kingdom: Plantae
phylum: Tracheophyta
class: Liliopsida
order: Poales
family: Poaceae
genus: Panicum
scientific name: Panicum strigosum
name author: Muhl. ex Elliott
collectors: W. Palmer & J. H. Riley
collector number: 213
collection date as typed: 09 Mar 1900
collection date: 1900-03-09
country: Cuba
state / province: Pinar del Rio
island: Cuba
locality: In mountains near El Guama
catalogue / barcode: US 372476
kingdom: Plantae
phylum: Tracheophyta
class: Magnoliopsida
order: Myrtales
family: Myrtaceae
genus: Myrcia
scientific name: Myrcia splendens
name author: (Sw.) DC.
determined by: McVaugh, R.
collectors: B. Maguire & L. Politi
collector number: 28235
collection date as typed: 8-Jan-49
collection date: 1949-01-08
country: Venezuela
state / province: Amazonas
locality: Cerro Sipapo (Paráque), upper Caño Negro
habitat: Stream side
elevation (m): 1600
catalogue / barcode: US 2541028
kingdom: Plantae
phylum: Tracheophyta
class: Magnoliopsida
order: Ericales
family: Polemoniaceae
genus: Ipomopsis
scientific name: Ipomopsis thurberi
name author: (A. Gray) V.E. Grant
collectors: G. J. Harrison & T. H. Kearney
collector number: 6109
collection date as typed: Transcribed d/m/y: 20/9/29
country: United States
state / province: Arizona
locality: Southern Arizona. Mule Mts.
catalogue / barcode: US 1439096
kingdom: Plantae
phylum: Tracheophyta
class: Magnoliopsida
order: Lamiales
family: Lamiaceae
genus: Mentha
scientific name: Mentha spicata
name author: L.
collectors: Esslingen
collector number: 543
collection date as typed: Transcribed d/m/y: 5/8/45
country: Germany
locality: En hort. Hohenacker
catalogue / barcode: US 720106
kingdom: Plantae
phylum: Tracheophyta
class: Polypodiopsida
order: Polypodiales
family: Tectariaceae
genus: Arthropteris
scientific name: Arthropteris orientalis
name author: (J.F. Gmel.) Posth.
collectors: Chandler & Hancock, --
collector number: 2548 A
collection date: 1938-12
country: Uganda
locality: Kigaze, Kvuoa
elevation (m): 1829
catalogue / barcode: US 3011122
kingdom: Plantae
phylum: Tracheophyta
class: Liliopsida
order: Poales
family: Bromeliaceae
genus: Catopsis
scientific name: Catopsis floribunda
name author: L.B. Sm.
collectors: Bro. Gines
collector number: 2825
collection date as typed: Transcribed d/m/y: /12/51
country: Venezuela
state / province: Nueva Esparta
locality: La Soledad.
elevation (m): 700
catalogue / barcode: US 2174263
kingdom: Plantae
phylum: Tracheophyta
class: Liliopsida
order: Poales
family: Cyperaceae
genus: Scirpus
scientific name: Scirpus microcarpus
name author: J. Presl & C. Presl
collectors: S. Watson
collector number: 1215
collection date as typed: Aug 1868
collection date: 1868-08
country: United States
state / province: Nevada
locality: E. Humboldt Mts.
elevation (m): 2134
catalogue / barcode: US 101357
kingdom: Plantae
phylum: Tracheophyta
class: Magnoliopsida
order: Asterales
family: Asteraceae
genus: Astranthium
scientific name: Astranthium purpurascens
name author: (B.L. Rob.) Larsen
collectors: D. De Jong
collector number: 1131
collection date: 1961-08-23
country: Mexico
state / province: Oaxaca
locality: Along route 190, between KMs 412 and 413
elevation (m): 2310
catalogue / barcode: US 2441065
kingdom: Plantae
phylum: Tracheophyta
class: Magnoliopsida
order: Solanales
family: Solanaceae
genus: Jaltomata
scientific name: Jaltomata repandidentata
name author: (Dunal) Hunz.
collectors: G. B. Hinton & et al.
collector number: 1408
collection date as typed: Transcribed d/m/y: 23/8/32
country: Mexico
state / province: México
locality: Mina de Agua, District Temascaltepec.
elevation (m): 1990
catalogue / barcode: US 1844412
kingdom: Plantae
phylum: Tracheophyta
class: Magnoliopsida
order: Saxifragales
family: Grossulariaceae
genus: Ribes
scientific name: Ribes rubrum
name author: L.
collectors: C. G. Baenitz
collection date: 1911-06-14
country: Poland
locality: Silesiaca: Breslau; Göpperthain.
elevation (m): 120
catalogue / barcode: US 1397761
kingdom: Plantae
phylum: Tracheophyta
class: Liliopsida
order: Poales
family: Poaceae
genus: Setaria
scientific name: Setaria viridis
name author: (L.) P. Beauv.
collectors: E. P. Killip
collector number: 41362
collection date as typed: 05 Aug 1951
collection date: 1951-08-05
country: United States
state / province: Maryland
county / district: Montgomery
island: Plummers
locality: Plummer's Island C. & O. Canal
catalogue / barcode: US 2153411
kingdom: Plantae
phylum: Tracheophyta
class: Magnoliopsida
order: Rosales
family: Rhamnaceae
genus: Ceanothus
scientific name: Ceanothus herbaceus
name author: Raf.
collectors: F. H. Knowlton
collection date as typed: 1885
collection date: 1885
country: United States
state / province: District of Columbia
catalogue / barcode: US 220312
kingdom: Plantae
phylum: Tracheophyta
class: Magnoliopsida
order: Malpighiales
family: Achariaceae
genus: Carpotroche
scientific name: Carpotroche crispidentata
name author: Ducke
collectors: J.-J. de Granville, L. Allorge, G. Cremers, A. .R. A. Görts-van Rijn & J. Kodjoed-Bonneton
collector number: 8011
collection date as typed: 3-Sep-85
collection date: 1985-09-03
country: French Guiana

> _TASK_
Copy out every line of the listing above, keeping each character and line break unchanged.

> _WRITTEN RESPONSE_
kingdom: Plantae
phylum: Tracheophyta
class: Liliopsida
order: Poales
family: Poaceae
genus: Panicum
scientific name: Panicum strigosum
name author: Muhl. ex Elliott
collectors: W. Palmer & J. H. Riley
collector number: 213
collection date as typed: 09 Mar 1900
collection date: 1900-03-09
country: Cuba
state / province: Pinar del Rio
island: Cuba
locality: In mountains near El Guama
catalogue / barcode: US 372476
kingdom: Plantae
phylum: Tracheophyta
class: Magnoliopsida
order: Myrtales
family: Myrtaceae
genus: Myrcia
scientific name: Myrcia splendens
name author: (Sw.) DC.
determined by: McVaugh, R.
collectors: B. Maguire & L. Politi
collector number: 28235
collection date as typed: 8-Jan-49
collection date: 1949-01-08
country: Venezuela
state / province: Amazonas
locality: Cerro Sipapo (Paráque), upper Caño Negro
habitat: Stream side
elevation (m): 1600
catalogue / barcode: US 2541028
kingdom: Plantae
phylum: Tracheophyta
class: Magnoliopsida
order: Ericales
family: Polemoniaceae
genus: Ipomopsis
scientific name: Ipomopsis thurberi
name author: (A. Gray) V.E. Grant
collectors: G. J. Harrison & T. H. Kearney
collector number: 6109
collection date as typed: Transcribed d/m/y: 20/9/29
country: United States
state / province: Arizona
locality: Southern Arizona. Mule Mts.
catalogue / barcode: US 1439096
kingdom: Plantae
phylum: Tracheophyta
class: Magnoliopsida
order: Lamiales
family: Lamiaceae
genus: Mentha
scientific name: Mentha spicata
name author: L.
collectors: Esslingen
collector number: 543
collection date as typed: Transcribed d/m/y: 5/8/45
country: Germany
locality: En hort. Hohenacker
catalogue / barcode: US 720106
kingdom: Plantae
phylum: Tracheophyta
class: Polypodiopsida
order: Polypodiales
family: Tectariaceae
genus: Arthropteris
scientific name: Arthropteris orientalis
name author: (J.F. Gmel.) Posth.
collectors: Chandler & Hancock, --
collector number: 2548 A
collection date: 1938-12
country: Uganda
locality: Kigaze, Kvuoa
elevation (m): 1829
catalogue / barcode: US 3011122
kingdom: Plantae
phylum: Tracheophyta
class: Liliopsida
order: Poales
family: Bromeliaceae
genus: Catopsis
scientific name: Catopsis floribunda
name author: L.B. Sm.
collectors: Bro. Gines
collector number: 2825
collection date as typed: Transcribed d/m/y: /12/51
country: Venezuela
state / province: Nueva Esparta
locality: La Soledad.
elevation (m): 700
catalogue / barcode: US 2174263
kingdom: Plantae
phylum: Tracheophyta
class: Liliopsida
order: Poales
family: Cyperaceae
genus: Scirpus
scientific name: Scirpus microcarpus
name author: J. Presl & C. Presl
collectors: S. Watson
collector number: 1215
collection date as typed: Aug 1868
collection date: 1868-08
country: United States
state / province: Nevada
locality: E. Humboldt Mts.
elevation (m): 2134
catalogue / barcode: US 101357
kingdom: Plantae
phylum: Tracheophyta
class: Magnoliopsida
order: Asterales
family: Asteraceae
genus: Astranthium
scientific name: Astranthium purpurascens
name author: (B.L. Rob.) Larsen
collectors: D. De Jong
collector number: 1131
collection date: 1961-08-23
country: Mexico
state / province: Oaxaca
locality: Along route 190, between KMs 412 and 413
elevation (m): 2310
catalogue / barcode: US 2441065
kingdom: Plantae
phylum: Tracheophyta
class: Magnoliopsida
order: Solanales
family: Solanaceae
genus: Jaltomata
scientific name: Jaltomata repandidentata
name author: (Dunal) Hunz.
collectors: G. B. Hinton & et al.
collector number: 1408
collection date as typed: Transcribed d/m/y: 23/8/32
country: Mexico
state / province: México
locality: Mina de Agua, District Temascaltepec.
elevation (m): 1990
catalogue / barcode: US 1844412
kingdom: Plantae
phylum: Tracheophyta
class: Magnoliopsida
order: Saxifragales
family: Grossulariaceae
genus: Ribes
scientific name: Ribes rubrum
name author: L.
collectors: C. G. Baenitz
collection date: 1911-06-14
country: Poland
locality: Silesiaca: Breslau; Göpperthain.
elevation (m): 120
catalogue / barcode: US 1397761
kingdom: Plantae
phylum: Tracheophyta
class: Liliopsida
order: Poales
family: Poaceae
genus: Setaria
scientific name: Setaria viridis
name author: (L.) P. Beauv.
collectors: E. P. Killip
collector number: 41362
collection date as typed: 05 Aug 1951
collection date: 1951-08-05
country: United States
state / province: Maryland
county / district: Montgomery
island: Plummers
locality: Plummer's Island C. & O. Canal
catalogue / barcode: US 2153411
kingdom: Plantae
phylum: Tracheophyta
class: Magnoliopsida
order: Rosales
family: Rhamnaceae
genus: Ceanothus
scientific name: Ceanothus herbaceus
name author: Raf.
collectors: F. H. Knowlton
collection date as typed: 1885
collection date: 1885
country: United States
state / province: District of Columbia
catalogue / barcode: US 220312
kingdom: Plantae
phylum: Tracheophyta
class: Magnoliopsida
order: Malpighiales
family: Achariaceae
genus: Carpotroche
scientific name: Carpotroche crispidentata
name author: Ducke
collectors: J.-J. de Granville, L. Allorge, G. Cremers, A. .R. A. Görts-van Rijn & J. Kodjoed-Bonneton
collector number: 8011
collection date as typed: 3-Sep-85
collection date: 1985-09-03
country: French Guiana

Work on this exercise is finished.